Trump has argued he has immunity

Trump has personally argued he has “total immunity” in matters related to the 2020 election. In a monthslong campaign to overturn the vote, Trump pressured local lawmakers to change state vote counts and attempted to replace official representatives to the Electoral College.

On Jan. 6, 2021, a violent mob stormed the U.S. Capitol as Congress was certifying the election results, after Trump had encouraged his supporters to convene in Washington and march on Capitol Hill. Hours passed before he told the rioters to go home.

Conservative legal scholars are divided over whether a president is broadly shielded from prosecution over their activities while in office after leaving the White House. But some of Trump’s own former attorneys, who represented him during his first impeachment, say that Smith’s latest charges are serious.

“The fact that Trump was the sitting president and that he was impeached and acquitted of January 6 related charges does not preclude an indictment — if there is evidence of actual crimes, not the type of made up non-crimes that were the basis for the New York charges,” said Alan Dershowitz, a former Harvard Law School professor who defended Trump in his first Senate impeachment trial.

READ MORE: White House or jail? Historians see Trump arraignment as start of an uncertain chapter

Some of the charges facing Trump are so serious that a conviction could disqualify him from ever holding office again — yet another untested legal challenge, said Robert Ray, also a member of Trump’s defense team during his first impeachment trial.

“The fact that it occurred while he was in office would be significant if he were still in office, as it would also constitute an impeachable offense. But, of course, he’s no longer in office,” Ray said.

“So I don’t think it is of much significance other than that the charges are serious, are brought by the federal government and would – if he were found guilty, sentenced and a final judgment entered after all appeals were exhausted — disqualify him from holding federal office.”
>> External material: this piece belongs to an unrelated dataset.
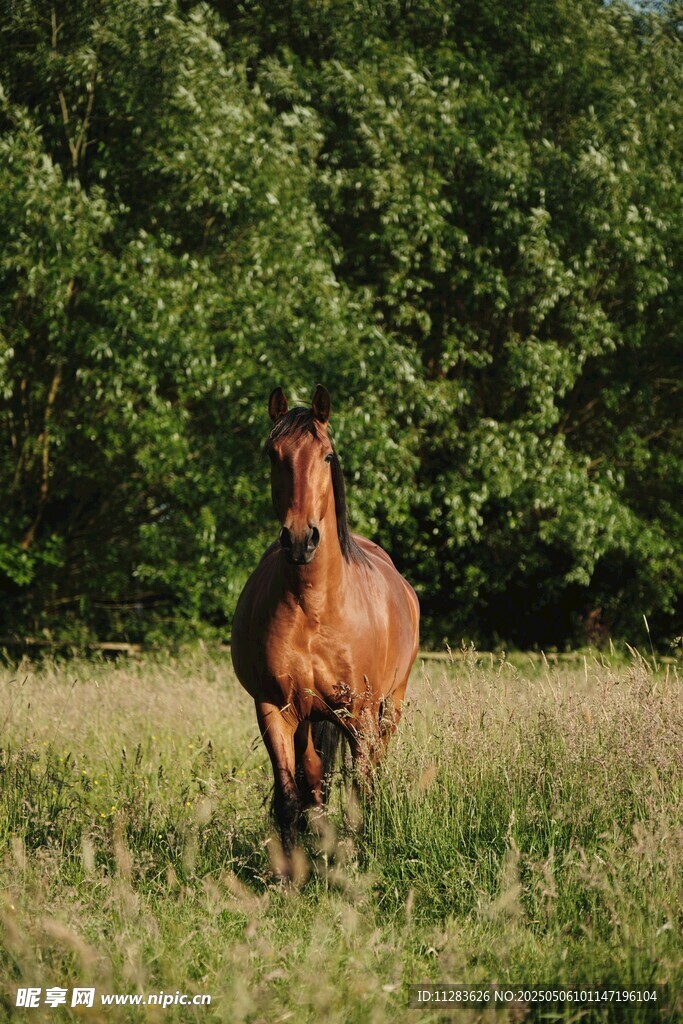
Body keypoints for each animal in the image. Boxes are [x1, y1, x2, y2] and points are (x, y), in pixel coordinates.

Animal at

Ray was the special counsel investigating former President Bill Clinton as he exited office, and nearly brought criminal charges against him for perjury over making false statements about his affair with White House intern Monica Lewinsky. A last-minute deal, which included a full admission of guilt from Clinton, spared the former president from an indictment.

Trump is expected to argue in court that he was operating on a genuine belief that the election was fraudulent — despite all evidence to the contrary — and therefore acting within his rightful powers as president. A senior aide to Trump declined to comment on the defense team’s burgeoning legal strategy.

“No matter how wrong he was, it was plausible for him to conclude that his oath to defend the Constitution enabled and even required him to fight against what he believed to be fraudulent election results,” said David Rivkin, a conservative constitutional lawyer who served under former Presidents Ronald Reagan and George H. W. Bush.

“Trump’s actions were arguably within the ‘outer parameter’ of his presidential responsibilities,” Rivkin said. “There are, of course, people who assert that Trump really did not believe that fraud tainted the 2020 presidential elections, and was just making this up to advance his political fortunes. Yet it is virtually impossible to establish what someone believes or does not believe.”

In response to the indictment, Trump said Smith was engaged in “prosecutorial misconduct,” and called the charges “fake.” But Smith said Trump knew very well what he was doing.

“The defendant spread lies that there had been outcome-determinative fraud in the election and that he had actually won,” the indictment reads. “These claims were false, and the defendant knew that they were false.”

Kastor, of Washington University, said that a trial and conviction could set a new legal precedent on presidential power — but that the country’s acceptance of that new standard could take a generation.

“Americans will be divided about it. They already are. And it’s going to take decades to get this settled, one way or another.”